Tasting Freedom at Dior and Lanvin


When LVMH was searching for a designer for its Dior brand, Raf Simons looked as if he might be the last boy at the dance. Other names were always mentioned first. But within a year he has transformed Dior and, in a way, fashion.

His boss, Sidney Toledano, the president of Dior, perhaps described the Raf effect best. Standing in a room filled with giant Mylar capsules, which reflected the designer’s interest in all things modern, Mr. Toledano said that Mr. Simons has brought depth and a sense of curiosity to the company. “We discover new things with him,” the executive said. “This is good. I am young again.”

To that encomium, Mr. Simons might add a sense of fun.

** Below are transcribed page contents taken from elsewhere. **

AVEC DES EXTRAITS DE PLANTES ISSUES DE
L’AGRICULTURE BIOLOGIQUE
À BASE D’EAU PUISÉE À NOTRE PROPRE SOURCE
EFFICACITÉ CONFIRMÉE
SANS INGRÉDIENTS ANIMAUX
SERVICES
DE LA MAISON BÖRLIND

This collection showed him in an incredibly free state of mind as he reinterpreted a houndstooth pattern that first looked modern when Christian Dior used it in 1948. He added graphic elements in the form of striking knit dresses or early Warhol shoe illustrations (on bags and embroideries), and sought other connections with the couturier, like Dior’s love of Surrealism.

For Mr. Simons, who favors midcentury art, the process was one of juxtaposing ideas rather than seeking perfect matches. “In the end, it’s all personal feelings,” he said.

Personal or not, it was abundantly clear what Mr. Simons was up to with this show, even if it at times the pieces seemed to hover as an impression. He was trying to recreate the realities of having strong sensitivities — in the crashing of a black skirt through the opening of an elegant red coat, in the amount of asymmetry and in the varied silhouettes. A recording by Laurie Anderson of a visit to a West Village vet to see why her dog was so fat played for much of the show. That neurotic patter, against the self-reflecting clouds of Mylar, said it all.

That Mr. Simons is able to pierce the strange membrane of time and memory, and make clothes of exceptional beauty and calm for today, is why he has the fashion industry’s attention. In a very real way, these clothes also appeal to many types of women.